Jesus’ literal intolerance for the practice of divorce, as displayed in his Sermon on the Mount, takes on new meaning when viewed through a symbolic lens.
Throughout the New Testament, Christ is presented figuratively as a bridegroom, and all his followers throughout the ages (the Church) are collectively seen as his bride (John 3:29, 2 Corinthians 11:2, Ephesians 5:25-27, Revelation 19:6-9). Or, as theologian John F. Walvoord describes it, “a bride not yet joined to her Husband.” In this spiritual relationship, Christ is the betrothed husband who has already paid the “dowry” through his death and resurrection (John 3:16-17, 1 Corinthians 6:17-20, Hebrews 13:12), and is now preparing a place for his bride (John 14:2)—and preparing his bride for an eternal “marriage” to him (Ephesians 5:25-27, Revelation 19:6-9).

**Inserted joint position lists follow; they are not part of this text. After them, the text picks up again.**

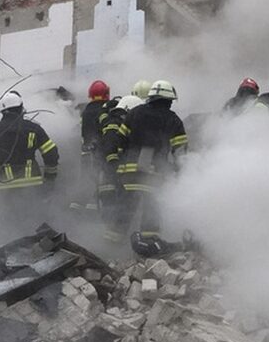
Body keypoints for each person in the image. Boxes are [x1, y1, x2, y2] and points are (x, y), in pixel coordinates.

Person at [105, 80, 188, 257]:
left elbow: (120, 141)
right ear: (166, 100)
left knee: (123, 211)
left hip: (129, 175)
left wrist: (117, 162)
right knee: (151, 212)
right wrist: (181, 172)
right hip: (154, 176)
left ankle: (110, 249)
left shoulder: (134, 113)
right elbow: (180, 152)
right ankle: (148, 250)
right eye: (170, 101)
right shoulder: (173, 120)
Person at [0, 91, 60, 237]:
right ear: (21, 108)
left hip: (3, 191)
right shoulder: (34, 128)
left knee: (7, 231)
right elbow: (51, 153)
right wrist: (50, 178)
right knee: (34, 227)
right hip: (32, 188)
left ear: (2, 111)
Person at [97, 93, 143, 244]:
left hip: (112, 176)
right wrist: (116, 169)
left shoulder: (117, 121)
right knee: (118, 211)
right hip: (111, 177)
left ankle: (112, 245)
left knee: (118, 211)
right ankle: (110, 247)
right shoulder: (115, 123)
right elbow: (110, 147)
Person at [78, 80, 117, 210]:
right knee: (103, 182)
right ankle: (99, 210)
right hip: (101, 151)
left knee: (88, 181)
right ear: (106, 93)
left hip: (86, 152)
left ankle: (81, 209)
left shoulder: (86, 111)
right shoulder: (106, 110)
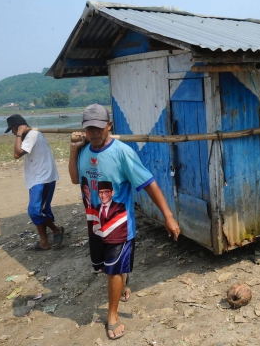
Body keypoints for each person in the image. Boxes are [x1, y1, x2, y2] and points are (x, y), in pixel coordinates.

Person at [69, 104, 180, 340]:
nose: (95, 133)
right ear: (84, 130)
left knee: (113, 271)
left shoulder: (123, 153)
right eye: (89, 129)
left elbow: (149, 183)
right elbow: (73, 178)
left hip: (119, 224)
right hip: (95, 222)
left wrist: (168, 217)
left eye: (99, 128)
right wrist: (73, 150)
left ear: (109, 126)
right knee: (102, 267)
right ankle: (124, 278)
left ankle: (112, 314)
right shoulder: (84, 151)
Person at [5, 114, 64, 251]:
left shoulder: (32, 135)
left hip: (43, 179)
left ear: (16, 127)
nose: (13, 134)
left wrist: (19, 135)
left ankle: (56, 230)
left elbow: (16, 154)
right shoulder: (34, 135)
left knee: (35, 211)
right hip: (37, 179)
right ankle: (44, 241)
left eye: (13, 130)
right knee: (41, 210)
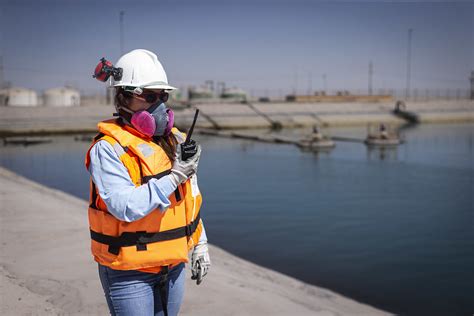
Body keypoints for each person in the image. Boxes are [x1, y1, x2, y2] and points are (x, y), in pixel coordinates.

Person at [86, 49, 210, 316]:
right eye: (150, 97)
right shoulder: (108, 149)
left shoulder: (175, 141)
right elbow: (124, 206)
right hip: (129, 273)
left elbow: (190, 199)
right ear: (124, 96)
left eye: (163, 97)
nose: (160, 106)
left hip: (173, 266)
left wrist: (200, 245)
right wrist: (175, 175)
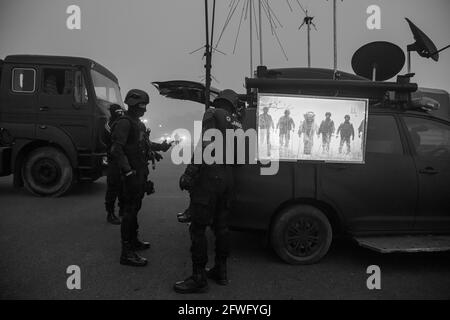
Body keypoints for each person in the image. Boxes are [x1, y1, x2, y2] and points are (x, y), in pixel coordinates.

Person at [174, 89, 243, 294]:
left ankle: (198, 278)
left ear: (219, 101)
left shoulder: (212, 114)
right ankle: (220, 272)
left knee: (197, 228)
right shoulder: (238, 122)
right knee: (221, 228)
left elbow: (206, 145)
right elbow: (240, 156)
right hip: (229, 178)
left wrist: (190, 173)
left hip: (210, 178)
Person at [110, 89, 171, 267]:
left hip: (140, 173)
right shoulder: (124, 123)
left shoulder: (138, 124)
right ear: (133, 105)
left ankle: (134, 241)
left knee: (135, 208)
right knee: (128, 212)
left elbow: (144, 144)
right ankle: (126, 252)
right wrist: (128, 172)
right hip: (131, 175)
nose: (145, 109)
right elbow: (117, 149)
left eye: (145, 106)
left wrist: (161, 147)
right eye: (142, 105)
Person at [103, 104, 125, 225]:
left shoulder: (121, 123)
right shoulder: (109, 125)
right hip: (114, 160)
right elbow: (110, 139)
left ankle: (122, 209)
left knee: (123, 187)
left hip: (122, 159)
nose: (120, 113)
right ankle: (110, 213)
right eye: (118, 112)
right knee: (113, 188)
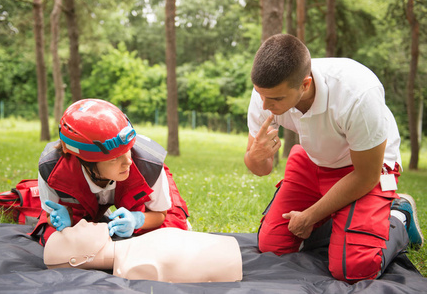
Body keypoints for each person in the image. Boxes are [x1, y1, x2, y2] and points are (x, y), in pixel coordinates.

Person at [244, 34, 424, 283]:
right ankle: (342, 220)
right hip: (313, 159)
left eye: (275, 99)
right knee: (272, 246)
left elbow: (366, 176)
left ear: (304, 85)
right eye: (260, 95)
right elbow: (260, 168)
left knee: (355, 268)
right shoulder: (266, 93)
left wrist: (310, 215)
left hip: (367, 167)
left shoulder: (358, 94)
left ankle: (399, 216)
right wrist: (254, 156)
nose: (264, 105)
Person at [30, 99, 189, 245]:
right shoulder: (51, 170)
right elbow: (50, 216)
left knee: (172, 233)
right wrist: (61, 220)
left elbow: (161, 214)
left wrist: (138, 219)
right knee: (56, 242)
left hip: (136, 192)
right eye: (114, 159)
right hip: (82, 199)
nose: (128, 161)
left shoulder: (149, 165)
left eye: (128, 151)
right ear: (85, 161)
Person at [43, 219, 243, 283]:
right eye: (71, 232)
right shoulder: (135, 267)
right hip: (229, 264)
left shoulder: (133, 250)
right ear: (76, 260)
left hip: (227, 252)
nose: (82, 222)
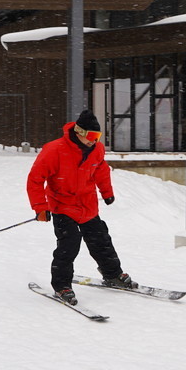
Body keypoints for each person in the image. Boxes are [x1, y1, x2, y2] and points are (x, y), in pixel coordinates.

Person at [27, 109, 135, 305]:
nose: (94, 141)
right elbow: (35, 180)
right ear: (79, 132)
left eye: (98, 136)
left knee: (101, 239)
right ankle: (62, 286)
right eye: (91, 136)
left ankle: (113, 275)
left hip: (87, 205)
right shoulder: (54, 150)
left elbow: (101, 171)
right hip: (62, 206)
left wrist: (107, 193)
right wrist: (40, 207)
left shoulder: (97, 150)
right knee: (69, 244)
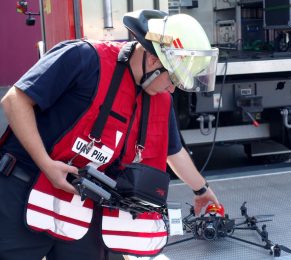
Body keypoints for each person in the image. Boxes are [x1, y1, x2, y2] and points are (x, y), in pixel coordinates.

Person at [0, 9, 220, 260]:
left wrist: (202, 190)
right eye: (172, 79)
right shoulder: (83, 58)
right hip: (22, 189)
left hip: (81, 209)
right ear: (153, 59)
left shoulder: (159, 97)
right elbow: (14, 101)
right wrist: (46, 164)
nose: (172, 88)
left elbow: (173, 150)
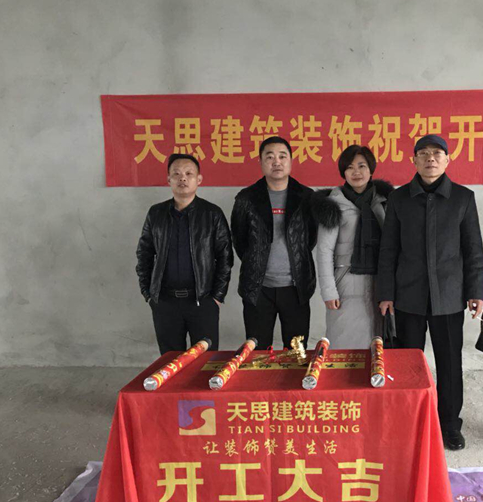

In this context, Jesus’ stringent teaching on divorce in Matthew 5:31-32 carries wonderful new significance. Jesus Christ, our eternal Bridegroom, hates divorce. He is therefore unequivocally, relentlessly committed to love and care for his Church (you and me) through any obstacle, in spite of any sin, and beyond the reaches of time itself.